Data that truly represents emissions in the field

A new method for testing emissions output of off-highway equipment in the field may provide manufacturers with a better means of optimizing their designs.

On-road testing, with a loaded and unloaded trailer, was one of the three conditions the test tractors were put through to evaluate emissions output in various operating scenarios.
On-road testing, with a loaded and unloaded trailer, was one of the three conditions the test tractors were put through to evaluate emissions output in various operating scenarios.

Accurately determining the amount of emissions released by a piece of equipment continues to prove a challenging endeavor. While methods do exist, most are theoretical and determined using a test bed within a laboratory setting which doesn’t necessarily represent how the machine actually operates in the field.

Harper Adams University and Emissions Analytics, both based in the UK, recently partnered together to conduct in-field testing of agricultural equipment using a Portable Emissions Measurement System (PEMS, learn more, 12036051). “We wanted to actually measure the emissions in real time, when the machine was being used how it’s meant to be,” explains Rob Fillingham, a Ph.D. student from Harper Adams University leading the project. This enables different parameters such as soil conditions and depths of cultivation to be taken into account which can affect load on the engine, and thus emissions.

Legislation is typically a key driver of how much testing manufacturers will invest in due to the costs involved, which is why not much in-field emissions testing had been done prior to this research project. As emissions and fuel efficiency regulations continue to evolve, however, this may change, which prompted Fillingham to initiate the research project as part of his Ph.D. studies (see sidebar, pg. xx).
++++++++++
REQUIRED WORK ->
**A.** In the article on in-field emissions testing, rewrite the paragraph beginning "Accurately determining the amount" as a short bulleted list that keeps its main facts.
**B.** Extend the article on in-field emissions testing with a few more sentences that follow on from its final paragraph.
The lines that come next are from a separate source.

AVAILABLE DATA ->
++++++++++
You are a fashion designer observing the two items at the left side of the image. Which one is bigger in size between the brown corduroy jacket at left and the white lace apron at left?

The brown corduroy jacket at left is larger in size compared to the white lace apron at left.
++++++++++
OUTPUTS BY TASK ->
**A.**
- Measuring how much emissions a piece of equipment releases is still difficult.
- Methods exist, but most are theoretical and rely on a laboratory test bed.
- Lab results don't necessarily reflect how the machine actually operates in the field.

**B.**
In addition, Fillingham wanted to investigate how emissions not currently regulated by the European Union, such as greenhouse gas (GHG) and carbon dioxide (CO2), could be measured. He says that some of the life cycle assessments for determining emissions output use conversion factors to calculate the output of emissions such as CO2. “But these assume all the carbon produced and combusted turns into CO2 when actually some of it becomes carbon monoxide, some of it remains hydrocarbons. [We’re] trying to look at that relationship in a little more detail.” 

The power of PEMS

For the project, Harper Adams University and Emissions Analytics used PEMS technology manufactured by Sensors Inc. Attached directly to the tractor, the PEMS equipment collects and analyzes tailpipe emissions every second at a rate of 1 hertz. “You get thousands of data points depending on how long you’re testing for,” says Jane Thomas, Global Sales Manager at Emissions Analytics.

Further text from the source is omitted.